Ensure young bull success as herd sires after the sale.
By Rachel Endecott, Ph. D.
ASA Director of Industry Outreach and Youth Development
You’ve gone through the sale catalog, pored over videos of the offering, walked through the pens on sale day, and now you’re the successful bidder on a new bull or bulls for your operation. The work shouldn’t end there. What can you do to ensure your new purchases provide return on your investment?
When conditioning bulls for breeding season, a 30 to 90 day adjustment period for new purchases is ideal. Yearling bulls should continue to gain 1.5 to 2 pounds per day, which can usually be achieved by a diet of 11 – 12% crude protein and 70% total digestible nutrients. Remember that bulls consume 10 – 15% more than a comparable weight steer. Consult your veterinarian regarding appropriate health programs for new and established bulls. Bulls of any age generally lose 100 – 300 pounds during the breeding season, so it’s recommended to manage bulls for a target body condition score of 6 by turnout.
What about after the breeding season? Mature bulls may be able to get by on an all forage diet, but young bulls should be managed to achieve around 75% of their mature body weight by the time they are two-years-old. For example, let’s say you bought a 1,250 pound yearling bull that lost 200 pounds during the breeding season and now weighs 1,050 pounds. If you expect him to weigh 2,000 pounds at maturity, he needs to gain 450 pounds to weigh 1,500 pounds (0.75 x 2000) by the time he turns two. Bulls benefit from year-round vitamin and mineral supplementation just as the cow herd does. Trace minerals like copper, zinc, manganese, and selenium, along with vitamins A and E, are important antioxidants that can prevent sperm damage from stress.
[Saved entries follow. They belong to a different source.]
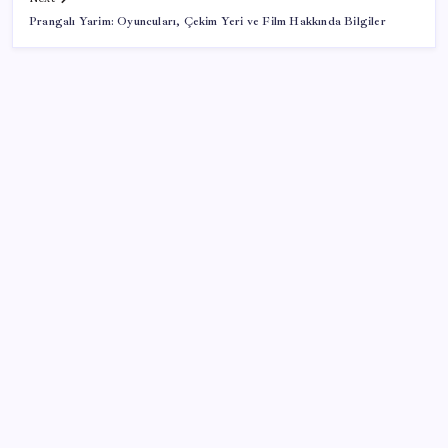
Prangalı Yarim: Oyuncuları, Çekim Yeri ve Film Hakkında Bilgiler
SON YAZILAR
Konutlar Ekim 2026’da tamam
İş Bankası’nda üst yönetim değişikliği
Mahkemeden Beyaz Saray’daki balo salonu projesine
durdurma kararı
Huawei Nova 16 SE 8500mAh Batarya ve Uydu
Bağlantısı ile Tanıtıldı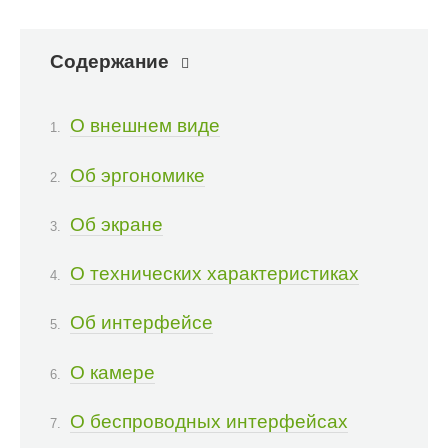
Содержание
О внешнем виде
Об эргономике
Об экране
О технических характеристиках
Об интерфейсе
О камере
О беспроводных интерфейсах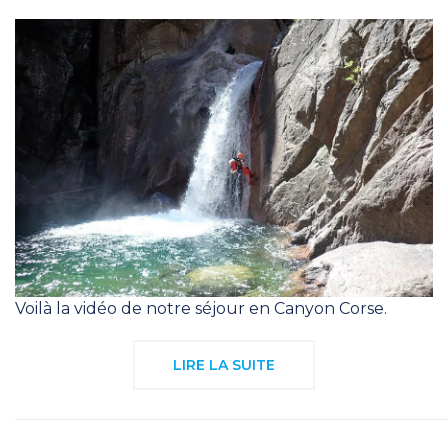
Voilà la vidéo de notre séjour en Canyon Corse.
LIRE LA SUITE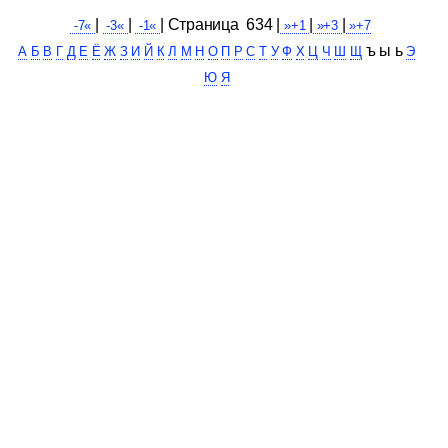
|
|
| Cтраница 634 |
|
|
-7«
-3«
-1«
»+1
»+3
»+7
ъ ы ь
А
Б
В
Г
Д
Е
Ё
Ж
З
И
Й
К
Л
М
Н
О
П
Р
С
Т
У
Ф
Х
Ц
Ч
Ш
Щ
Э
Ю
Я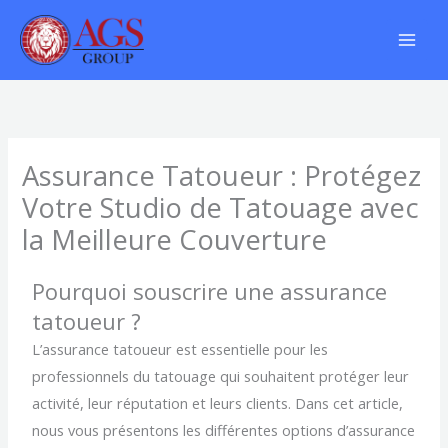
Aller
au
contenu
Assurance Tatoueur : Protégez
Votre Studio de Tatouage avec
la Meilleure Couverture
Pourquoi souscrire une assurance
tatoueur ?
L’assurance tatoueur est essentielle pour les
professionnels du tatouage qui souhaitent protéger leur
activité, leur réputation et leurs clients. Dans cet article,
nous vous présentons les différentes options d’assurance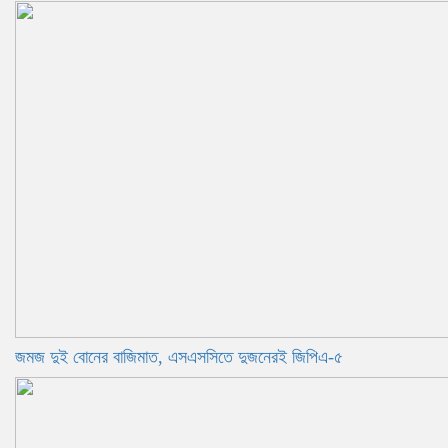
জমজ দুই বোনের বাজিমাত, এসএসসিতে দুজনেরই জিপিএ-৫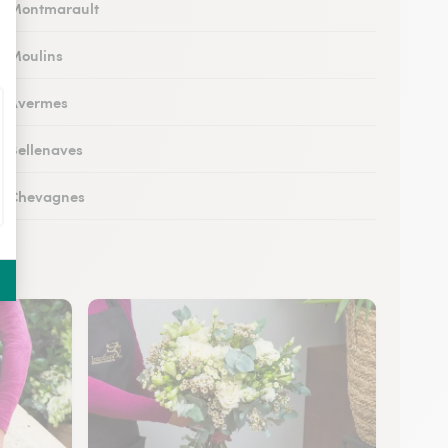
 à Montmarault
 à Moulins
 à Avermes
 à Bellenaves
 à Chevagnes
à Cusset
à Lapalisse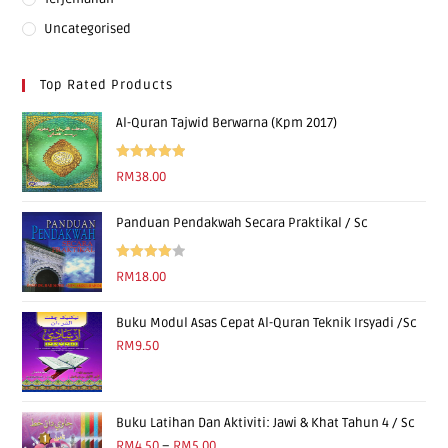
Uncategorised
Top Rated Products
Al-Quran Tajwid Berwarna (Kpm 2017)
Rated
5.00
RM
38.00
out of 5
Panduan Pendakwah Secara Praktikal / Sc
Rated
RM
18.00
4.00
out
of 5
Buku Modul Asas Cepat Al-Quran Teknik Irsyadi /Sc
RM
9.50
Buku Latihan Dan Aktiviti: Jawi & Khat Tahun 4 / Sc
RM
4.50
–
RM
5.00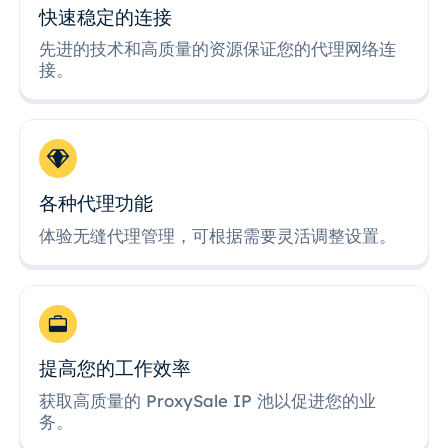
快速稳定的连接
先进的技术和高质量的资源保证您的代理网络连
接。
各种代理功能
体验无缝代理管理，可根据需要灵活调整设置。
提高您的工作效率
获取高质量的 ProxySale IP 池以促进您的业
务。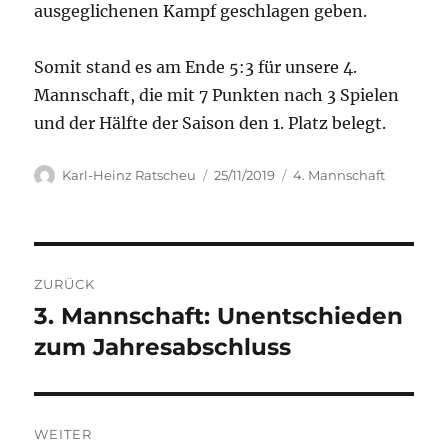
ausgeglichenen Kampf geschlagen geben.
Somit stand es am Ende 5:3 für unsere 4.
Mannschaft, die mit 7 Punkten nach 3 Spielen
und der Hälfte der Saison den 1. Platz belegt.
Autor
Veröffentlicht
Kategorien
Karl-Heinz Ratscheu
25/11/2019
4. Mannschaft
am
Beitragsnavigation
ZURÜCK
3. Mannschaft: Unentschieden
Vorheriger
Beitrag:
zum Jahresabschluss
WEITER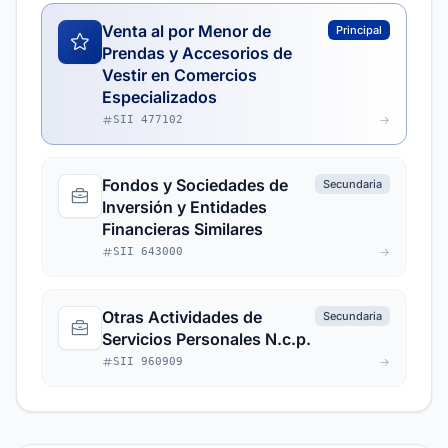
Venta al por Menor de
Principal
Prendas y Accesorios de
Vestir en Comercios
Especializados
SII 477102
Fondos y Sociedades de
Secundaria
Inversión y Entidades
Financieras Similares
SII 643000
Otras Actividades de
Secundaria
Servicios Personales N.c.p.
SII 960909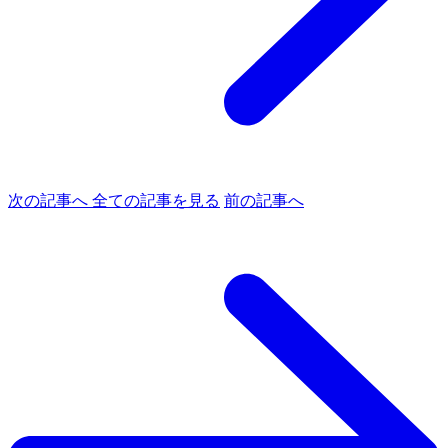
次の記事へ
全ての記事を見る
前の記事へ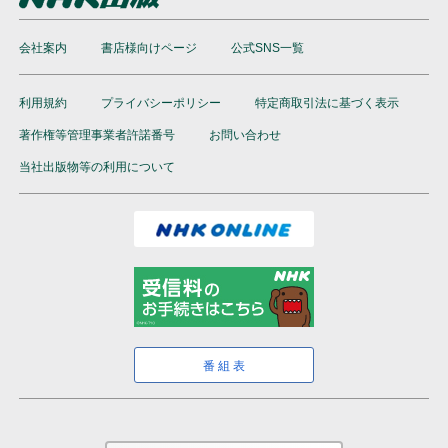
会社案内
書店様向けページ
公式SNS一覧
利用規約
プライバシーポリシー
特定商取引法に基づく表示
著作権等管理事業者許諾番号
お問い合わせ
当社出版物等の利用について
番組表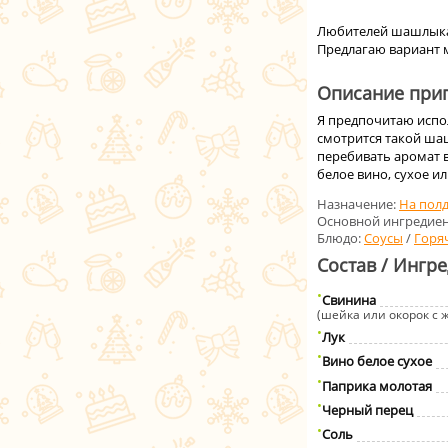
Любителей шашлыка 
Предлагаю вариант 
Описание приг
Я предпочитаю испол
смотрится такой ша
перебивать аромат 
белое вино, сухое и
Назначение:
На пол
Основной ингредиен
Блюдо:
Соусы
/
Горя
Состав / Ингр
Свинина
(шейка или окорок с 
Лук
Вино белое сухое
Паприка молотая
Черный перец
Соль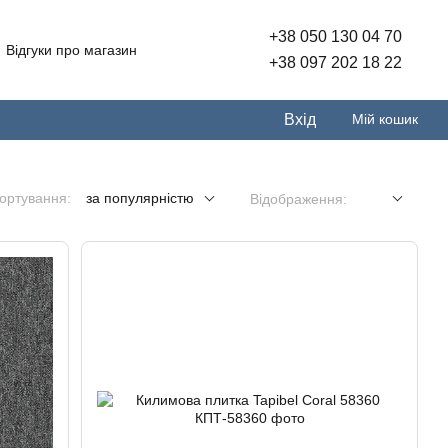
+38 050 130 04 70
Відгуки про магазин
+38 097 202 18 22
Вхід
Мій кошик
ортування:
за популярністю
Відображення:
Normal sperm formation only occurs at four to five degrees below body temperature, the regulation of which depends on coordination of three structures: the tunica dartos muscle in the walls of the scrotum, which relaxes when hot and contracts when cold; the external cremaster muscle within the spermatic cord, which lengthens or shortens to lower or raise the testicles depending on temperature; and the pampiniform plexus, which is a coil of veins that provide an effective counter-current temperature exchange by cooling arterial blood entering the testicle and transferring its heat to the venous blood leaving the testicle. Any damage or impairment to any of these three structures could result in infertility. Overfeeding bulls can result in fat layers around the scrotum, which can interfere with temperature regulation. For those in cold climates, protection from inclement weather is critical because of the very real concern of frostbite of the scrotum. While mild frostbite generally has a good recovery, severe frostbite can lead to scarring that can hinder a bull’s ability to raise and lower the testicles.
While most bulls work for a short time each year, bull management is not a “set it and forget it” process. You’ve invested in those herd bulls for the future of your cow herd and sustainability of your operation. Proper bull management puts a little insurance policy on that investment.